> WORK TO COMPLETE
Give each line of the records again exactly and omit every picture.

** TASK INPUTS follows **

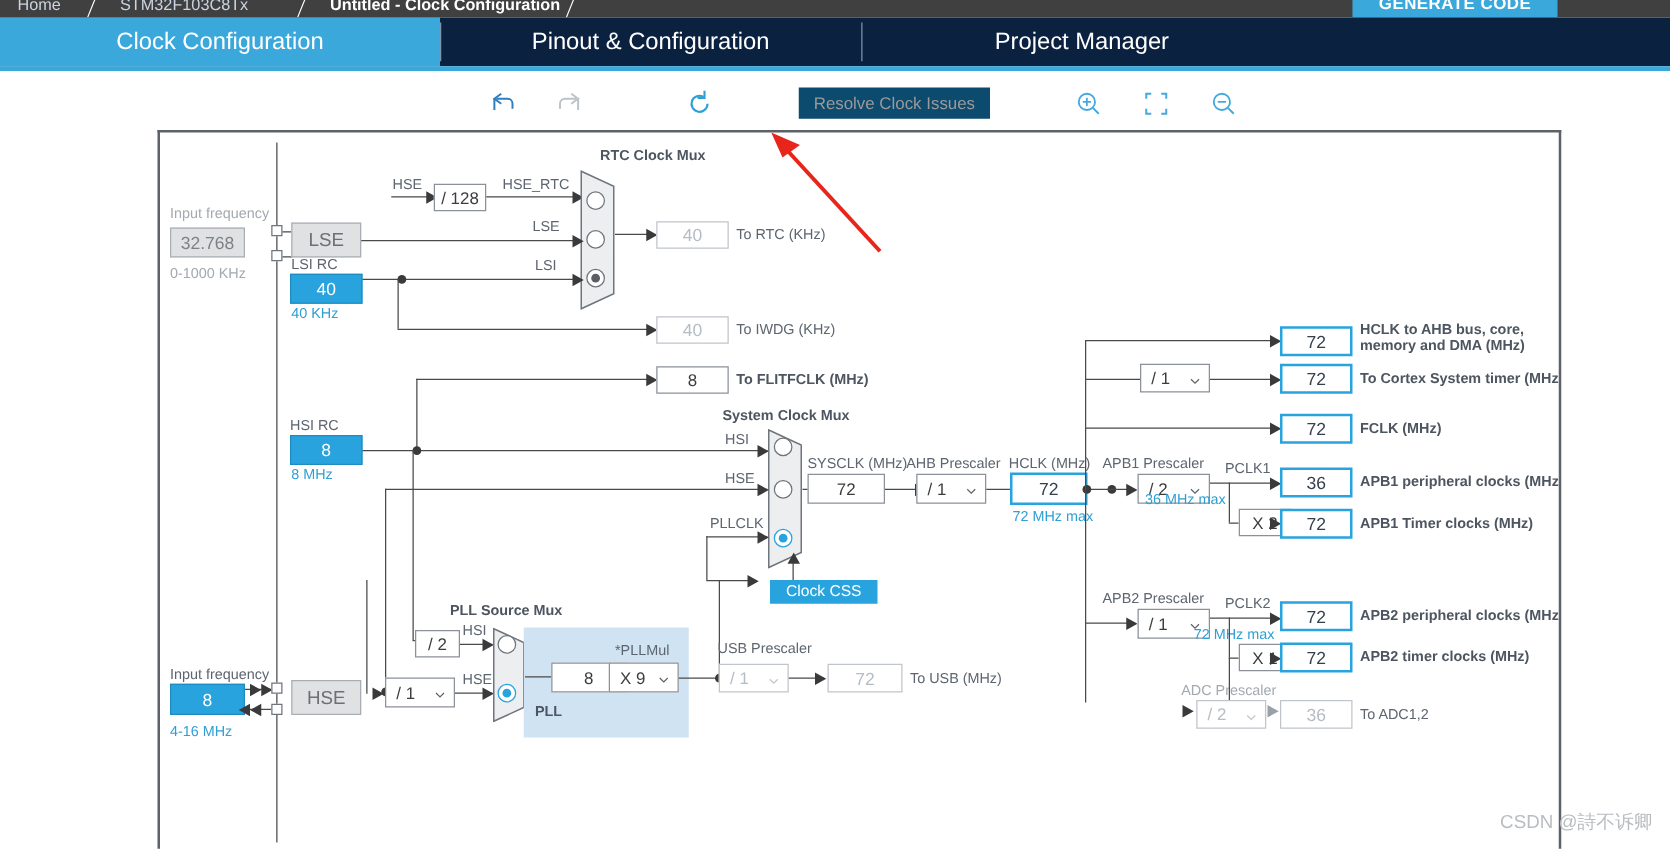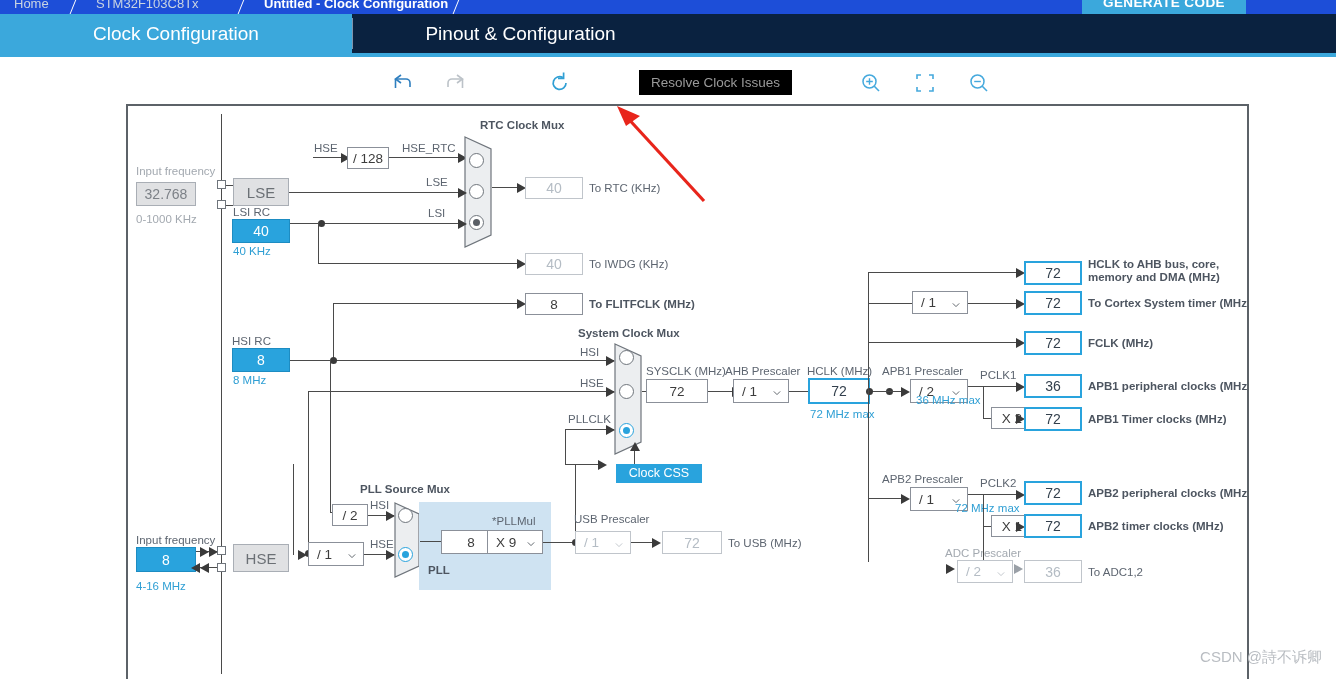--- a/index.html
+++ b/index.html
@@ -7,21 +7,21 @@
   body {
     width:1336px; height:679px; overflow:hidden;
     background:#ffffff;
     font-family:"Liberation Sans", sans-serif;
     position:relative;
   }
 
   
   #breadcrumb-bar{
     position:absolute; left:0; top:0; width:1336px; height:14px;
-    background:#1d4ed8; overflow:hidden;
+    background:#404040; overflow:hidden;
   }
   #breadcrumb-bar .crumb{
     position:absolute; top:-4px; color:#c9d4e2; font-size:13px; white-space:nowrap;
   }
   #breadcrumb-bar .crumb.active{ color:#ffffff; font-weight:bold; }
   #breadcrumb-bar .sep{
     position:absolute; top:-3px; width:1px; height:22px; background:#ffffff;
     transform:skewX(-22deg);
   }
   #generate-code-btn{
@@ -50,21 +50,21 @@
   }
 
   
   #toolbar{
     position:absolute; left:0; top:57px; width:1336px; height:48px; background:#fff;
   }
   .tb-icon{ position:absolute; top:70px; width:26px; height:26px; }
   .tb-icon svg{ display:block; }
   #resolve-clock-issues{
     position:absolute; left:639px; top:70px; width:153px; height:25px;
-    background:#000000; color:#9a9a9a; font-size:13.5px;
+    background:#0c4a6e; color:#9a9a9a; font-size:13.5px;
     text-align:center; line-height:25px; white-space:nowrap;
   }
 
   
   #diagram{
     position:absolute; left:126px; top:104px; width:1123px; height:575px;
     border:2px solid #5c6268; border-bottom:none; background:#fff; overflow:hidden;
   }
   #diagram-inner{ position:absolute; left:0; top:0; width:1121px; height:573px; }
 
@@ -131,20 +131,21 @@
   <span class="crumb" style="left:96px">STM32F103C8Tx</span>
   <div class="sep" style="left:240px"></div>
   <span class="crumb active" style="left:264px">Untitled - Clock Configuration</span>
   <div class="sep" style="left:455px"></div>
   <div id="generate-code-btn">GENERATE CODE</div>
 </div>
 
 <div id="tab-bar">
   <div class="tab selected" style="width:352px">Clock Configuration</div>
   <div class="tab" style="width:337px">Pinout &amp; Configuration</div>
+  <div class="tab" style="width:353px">Project Manager</div>
 </div>
 <div id="tab-underline"></div>
 
 <div id="toolbar"></div>
 <div class="tb-icon" style="left:389px">
   <svg width="26" height="26" viewBox="0 0 26 26">
       <path d="M8 9 H17 a4 4 0 0 1 4 4 v4" fill="none" stroke="#2f7fbf" stroke-width="1.6"></path>
       <path d="M12 5 L6.5 9 L12 13" fill="none" stroke="#2f7fbf" stroke-width="1.6"></path>
       <path d="M6.5 9 V18" stroke="#2f7fbf" stroke-width="1.6" fill="none"></path>
     </svg>

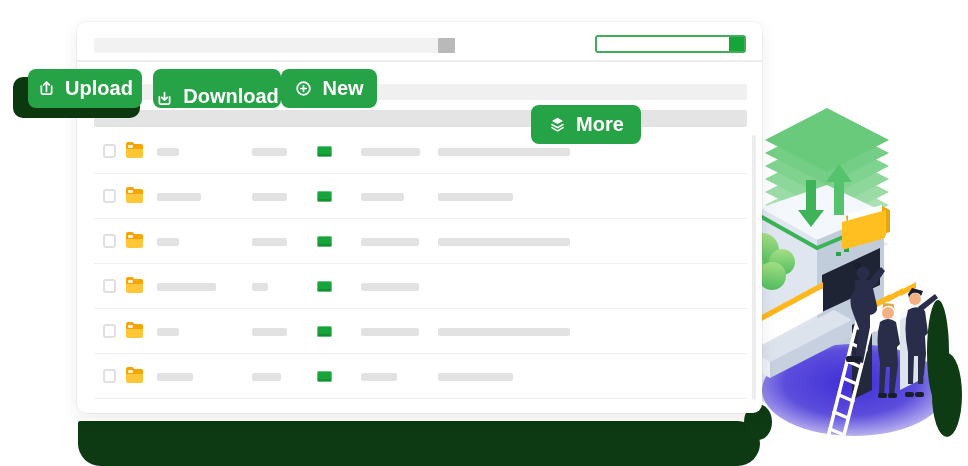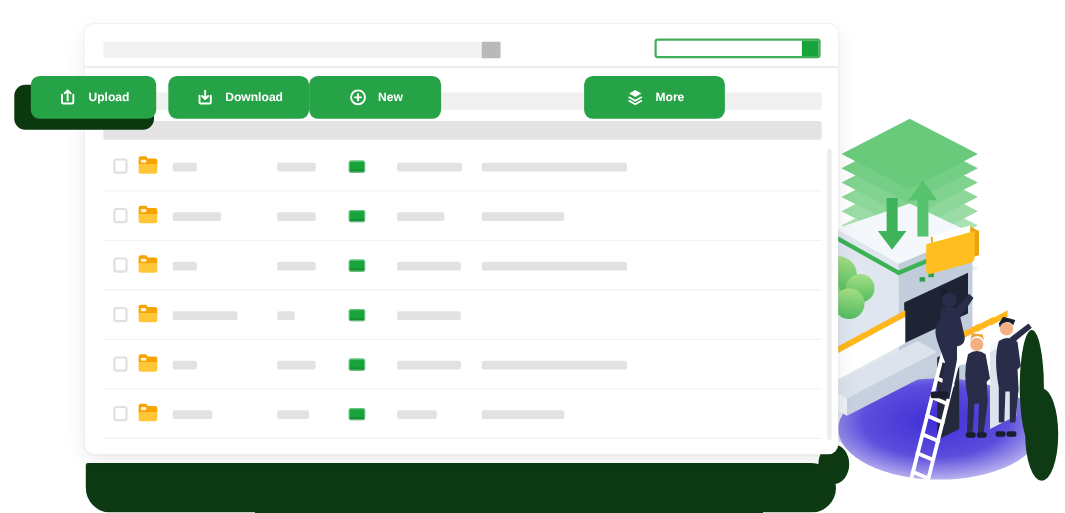--- a/index.html
+++ b/index.html
@@ -57,28 +57,28 @@
   .badge{position:absolute;left:223px;top:17px;width:15px;height:11px;border-radius:2px;
     background:var(--badge-green);
     box-shadow:inset 0 0 0 1px rgba(255,255,255,.35),inset 0 -3px 0 rgba(0,0,0,.12);}
   .bar{position:absolute;top:19px;height:8px;background:var(--bar-gray);border-radius:2px;}
 
   
   .upload-shadow{position:absolute;left:13px;top:77px;width:127px;height:41px;
     background:#0B380F;border-radius:10px;z-index:4;}
   .btn{position:absolute;top:69px;height:39px;background:var(--accent-green);color:#fff;
     border:none;border-radius:8px;display:flex;align-items:center;justify-content:center;
-    gap:9px;font-family:"Liberation Sans",sans-serif;font-size:11px;font-weight:bold;
+    gap:9px;font-family:"Liberation Sans",sans-serif;font-size:20px;font-weight:bold;
     z-index:5;cursor:pointer;}
   .btn svg{width:19px;height:19px;flex:none;}
   #btn-upload{left:28px;width:114px;}
-  #btn-download{left:153px;width:128px;}
-  #btn-new{left:281px;width:120px;}
+  #btn-download{left:153px;width:128px;align-items:flex-end;}
+  #btn-new{left:281px;width:96px;}
   #btn-search{left:405px;width:112px;}
-  #btn-more{left:531px;width:128px;}
+  #btn-more{left:531px;width:110px;margin-top:36px;}
 </style>
 </head>
 <body>
 
 <div class="page">
 
   <div class="bottom-band"></div>
 
   <svg class="illustration" viewBox="0 0 226 356">
     <defs>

** End of TASK INPUTS **

> OUTPUT OF THE EXERCISE
--- a/index.html
+++ b/index.html
@@ -7,21 +7,21 @@
   body {
     width:1336px; height:679px; overflow:hidden;
     background:#ffffff;
     font-family:"Liberation Sans", sans-serif;
     position:relative;
   }
 
   
   #breadcrumb-bar{
     position:absolute; left:0; top:0; width:1336px; height:14px;
-    background:#1d4ed8; overflow:hidden;
+    background:#404040; overflow:hidden;
   }
   #breadcrumb-bar .crumb{
     position:absolute; top:-4px; color:#c9d4e2; font-size:13px; white-space:nowrap;
   }
   #breadcrumb-bar .crumb.active{ color:#ffffff; font-weight:bold; }
   #breadcrumb-bar .sep{
     position:absolute; top:-3px; width:1px; height:22px; background:#ffffff;
     transform:skewX(-22deg);
   }
   #generate-code-btn{
@@ -50,21 +50,21 @@
   }
 
   
   #toolbar{
     position:absolute; left:0; top:57px; width:1336px; height:48px; background:#fff;
   }
   .tb-icon{ position:absolute; top:70px; width:26px; height:26px; }
   .tb-icon svg{ display:block; }
   #resolve-clock-issues{
     position:absolute; left:639px; top:70px; width:153px; height:25px;
-    background:#000000; color:#9a9a9a; font-size:13.5px;
+    background:#0c4a6e; color:#9a9a9a; font-size:13.5px;
     text-align:center; line-height:25px; white-space:nowrap;
   }
 
   
   #diagram{
     position:absolute; left:126px; top:104px; width:1123px; height:575px;
     border:2px solid #5c6268; border-bottom:none; background:#fff; overflow:hidden;
   }
   #diagram-inner{ position:absolute; left:0; top:0; width:1121px; height:573px; }
 
@@ -131,20 +131,21 @@
   <span class="crumb" style="left:96px">STM32F103C8Tx</span>
   <div class="sep" style="left:240px"></div>
   <span class="crumb active" style="left:264px">Untitled - Clock Configuration</span>
   <div class="sep" style="left:455px"></div>
   <div id="generate-code-btn">GENERATE CODE</div>
 </div>
 
 <div id="tab-bar">
   <div class="tab selected" style="width:352px">Clock Configuration</div>
   <div class="tab" style="width:337px">Pinout &amp; Configuration</div>
+  <div class="tab" style="width:353px">Project Manager</div>
 </div>
 <div id="tab-underline"></div>
 
 <div id="toolbar"></div>
 <div class="tb-icon" style="left:389px">
   <svg width="26" height="26" viewBox="0 0 26 26">
       <path d="M8 9 H17 a4 4 0 0 1 4 4 v4" fill="none" stroke="#2f7fbf" stroke-width="1.6"></path>
       <path d="M12 5 L6.5 9 L12 13" fill="none" stroke="#2f7fbf" stroke-width="1.6"></path>
       <path d="M6.5 9 V18" stroke="#2f7fbf" stroke-width="1.6" fill="none"></path>
     </svg>

--- a/index.html
+++ b/index.html
@@ -57,28 +57,28 @@
   .badge{position:absolute;left:223px;top:17px;width:15px;height:11px;border-radius:2px;
     background:var(--badge-green);
     box-shadow:inset 0 0 0 1px rgba(255,255,255,.35),inset 0 -3px 0 rgba(0,0,0,.12);}
   .bar{position:absolute;top:19px;height:8px;background:var(--bar-gray);border-radius:2px;}
 
   
   .upload-shadow{position:absolute;left:13px;top:77px;width:127px;height:41px;
     background:#0B380F;border-radius:10px;z-index:4;}
   .btn{position:absolute;top:69px;height:39px;background:var(--accent-green);color:#fff;
     border:none;border-radius:8px;display:flex;align-items:center;justify-content:center;
-    gap:9px;font-family:"Liberation Sans",sans-serif;font-size:11px;font-weight:bold;
+    gap:9px;font-family:"Liberation Sans",sans-serif;font-size:20px;font-weight:bold;
     z-index:5;cursor:pointer;}
   .btn svg{width:19px;height:19px;flex:none;}
   #btn-upload{left:28px;width:114px;}
-  #btn-download{left:153px;width:128px;}
-  #btn-new{left:281px;width:120px;}
+  #btn-download{left:153px;width:128px;align-items:flex-end;}
+  #btn-new{left:281px;width:96px;}
   #btn-search{left:405px;width:112px;}
-  #btn-more{left:531px;width:128px;}
+  #btn-more{left:531px;width:110px;margin-top:36px;}
 </style>
 </head>
 <body>
 
 <div class="page">
 
   <div class="bottom-band"></div>
 
   <svg class="illustration" viewBox="0 0 226 356">
     <defs>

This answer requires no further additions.